» Verilen Yazı

§ §

Yanlış ekonomi politikaları nedeniyle kontrolden çıkan dolar/TL paritesi, 2021 yılının son çeyreğinde önlenemez bir hızla yükselirken, Türkiye Cumhuriyet Merkez Bankası (TCMB), mevcut siyasi iktidarın talebi üzerine son çare olarak 21 Aralık 2021'de Kur Korumalı Mevduat (KKM) uygulamasını hayata geçirdi.
Türkiye'de 1960 ve 1970'li yıllarda uygulanan DÇM (Dövize Çevrilebilir Mevduat) sistemiyle paralel özellikler taşıyan KKM, her ne kadar AKP yönetimi tarafından "Liralaşma" olarak kamuoyuna sunulsa da, hesaplardaki mevduatın tamamen dolara endeksli olması, söz konusu uygulamanın iktisatçılar tarafından 'dolarizasyon' olarak değerlendirilmesine neden olurken, KKM havuzundaki toplam varlıklar da hacim olarak dolar varlıklarına dahil edilerek hesaplandı.
22 YILIN EN YÜKSEK SEVİYESİNDE
14 ve 28 Mayıs tarihlerinde yapılan seçimler nedeniyle döviz kuru üzerindeki baskıları yaz aylarında başlatan ekonomi yönetimi, özellikle 2023 yılının ilk haftalarından itibaren piyasayı tamamen kıskacına alma yoluna gitti.
Merkez Bankası, döviz talebi yaratacak her türlü uygulamanın önünü tıkarken, seçimlerden önce yeni bir kur krizi yaşanmaması için varlık sahiplerine KKM teşvik edildi. Kur Korumalı Mevduat uygulaması, verilen yeni teşvikler ve düzenlemeler ile yatırımcılar için çok daha cazip hale getirilirken, günü kurtarmak için hazine ve bankaların sırtına binen yük giderek ağırlaştı.
Son olarak gelinen dramatik tabloyu Bankacılık Düzenleme ve Denetleme Kurumu'nun (BDDK) açıkladığı veriler gösterdi. 23 Haziran 2023 itibariyle bankacılık verilerini açıklayan kurum, KKM hesaplarındaki toplam mevduatın 2 trilyon 719 milyar 608 milyon liraya ulaştığını belirtti.
KKM NEDENİYLE ORTAYA ÇIKAN KUR FARKININ MALİYETİ GİDEREK ARTIYOR
Söz konusu rakam, tüm zamanların rekoru olmasının yanı sıra, KKM'deki büyüme artışı seçimlerin son bulmasına rağmen tüm hızıyla devam ediyor. 28 Mayıs seçimlerinin ardından hızla yükselen dolar/TL paritesi, KKM'de parası bulunan vatandaşlara ödenecek faiz tutarlarını da 350 milyar lira yükselmiş oldu.

§ §

» Kayıtlar
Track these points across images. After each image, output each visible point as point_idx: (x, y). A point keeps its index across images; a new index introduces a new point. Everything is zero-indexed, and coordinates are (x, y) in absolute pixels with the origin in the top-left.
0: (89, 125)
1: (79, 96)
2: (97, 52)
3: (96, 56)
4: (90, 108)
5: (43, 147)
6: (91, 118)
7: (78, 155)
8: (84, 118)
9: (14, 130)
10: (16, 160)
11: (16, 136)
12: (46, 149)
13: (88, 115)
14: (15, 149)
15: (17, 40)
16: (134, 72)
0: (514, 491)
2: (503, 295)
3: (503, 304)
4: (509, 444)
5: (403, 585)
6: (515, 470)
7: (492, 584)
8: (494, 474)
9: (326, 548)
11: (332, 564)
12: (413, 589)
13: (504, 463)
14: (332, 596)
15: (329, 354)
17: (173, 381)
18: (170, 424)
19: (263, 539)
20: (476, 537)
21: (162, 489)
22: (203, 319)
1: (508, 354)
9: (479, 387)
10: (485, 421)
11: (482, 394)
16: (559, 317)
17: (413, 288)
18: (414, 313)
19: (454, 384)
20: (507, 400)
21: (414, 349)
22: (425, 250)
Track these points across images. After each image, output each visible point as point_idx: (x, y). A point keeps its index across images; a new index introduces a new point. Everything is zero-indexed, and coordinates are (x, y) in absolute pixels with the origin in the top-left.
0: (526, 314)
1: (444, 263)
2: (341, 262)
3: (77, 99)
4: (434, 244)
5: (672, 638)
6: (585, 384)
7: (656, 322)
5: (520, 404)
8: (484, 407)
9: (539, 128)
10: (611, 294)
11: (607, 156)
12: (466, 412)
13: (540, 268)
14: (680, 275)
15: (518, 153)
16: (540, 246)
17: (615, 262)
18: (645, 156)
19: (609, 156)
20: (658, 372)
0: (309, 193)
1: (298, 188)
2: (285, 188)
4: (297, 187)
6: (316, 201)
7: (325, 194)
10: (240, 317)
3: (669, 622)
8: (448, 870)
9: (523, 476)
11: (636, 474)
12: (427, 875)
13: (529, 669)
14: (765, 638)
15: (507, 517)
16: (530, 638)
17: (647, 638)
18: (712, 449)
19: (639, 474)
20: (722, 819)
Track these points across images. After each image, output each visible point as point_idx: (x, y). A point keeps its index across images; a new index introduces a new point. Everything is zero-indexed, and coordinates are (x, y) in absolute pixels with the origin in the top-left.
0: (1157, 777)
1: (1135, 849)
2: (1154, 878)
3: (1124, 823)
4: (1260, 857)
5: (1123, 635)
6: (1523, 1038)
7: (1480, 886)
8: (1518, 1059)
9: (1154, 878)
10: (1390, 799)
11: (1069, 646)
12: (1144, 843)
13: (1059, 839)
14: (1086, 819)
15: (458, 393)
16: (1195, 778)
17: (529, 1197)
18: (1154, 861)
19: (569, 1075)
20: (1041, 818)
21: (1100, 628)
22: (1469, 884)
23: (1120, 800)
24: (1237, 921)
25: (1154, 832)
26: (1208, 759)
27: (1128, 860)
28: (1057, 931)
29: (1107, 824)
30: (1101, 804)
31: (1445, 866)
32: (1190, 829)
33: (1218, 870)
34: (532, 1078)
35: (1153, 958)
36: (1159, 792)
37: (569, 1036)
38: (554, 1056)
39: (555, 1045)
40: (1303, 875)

§ §

» Görev 1
KKM yazısında "Son olarak gelinen" ifadesinden "lira yükselmiş oldu." ifadesine kadar olan kısmı aynen yeniden yazın.
» Görev 2
KKM yazısında açılımıyla birlikte verilen bütün kısaltmaları açılımlarıyla sıralayın.
» Görev 3
KKM yazısına kaldığı yerden devam edin.
Listenin KKM yazısıyla hiçbir ilgisi yok.

» Alıştırma Cevabı 1
Son olarak gelinen dramatik tabloyu Bankacılık Düzenleme ve Denetleme Kurumu'nun (BDDK) açıkladığı veriler gösterdi. 23 Haziran 2023 itibariyle bankacılık verilerini açıklayan kurum, KKM hesaplarındaki toplam mevduatın 2 trilyon 719 milyar 608 milyon liraya ulaştığını belirtti.
KKM NEDENİYLE ORTAYA ÇIKAN KUR FARKININ MALİYETİ GİDEREK ARTIYOR
Söz konusu rakam, tüm zamanların rekoru olmasının yanı sıra, KKM'deki büyüme artışı seçimlerin son bulmasına rağmen tüm hızıyla devam ediyor. 28 Mayıs seçimlerinin ardından hızla yükselen dolar/TL paritesi, KKM'de parası bulunan vatandaşlara ödenecek faiz tutarlarını da 350 milyar lira yükselmiş oldu.

» Alıştırma Cevabı 2
TCMB: Türkiye Cumhuriyet Merkez Bankası
KKM: Kur Korumalı Mevduat
DÇM: Dövize Çevrilebilir Mevduat
BDDK: Bankacılık Düzenleme ve Denetleme Kurumu

» Alıştırma Cevabı 3
Maliyetin bu denli yukarı çıkması, ekonomistler tarafından söz konusu uygulamanın bir an önce sonlandırılması gerektiğine dikkat çekilmesine neden olurken, AKP'nin yeni ekonomi yönetiminin de KKM ile başı derde girmiş durumda.
Açıklanan yeni kabinede Hazine ve Maliye Bakanlığına getirilen Mehmet Şimşek, görevi teslim alırken yaptığı konuşmada, eski ekonomi yönetimini "Akıl dışı politikalar" ile itham etmiş ve yeni dönemde, iktisat biliminin geleneksel yaklaşımlarına dönüleceğinin sinyallerini vermişti.
YENİ EKONOMİ KADROSUNUN KKM'Yİ TASFİYE ETME PLANI ORTAYA ÇIKTI
Bu doğrultuda yapılan bir diğer atama ise Türkiye Cumhuriyet Merkez Bankası'nın (TCMB) Başkanlığına Hafize Gaye Erkan'ın getirilmesi oldu. Tüm bu gelişmeler uluslararası piyasalarda olumlu karşılanmış olmasına karşın, Türk ekonomisinin KKM hesaplarını nasıl tasfiye edeceği bilinmezliğini korumaya devam ediyor.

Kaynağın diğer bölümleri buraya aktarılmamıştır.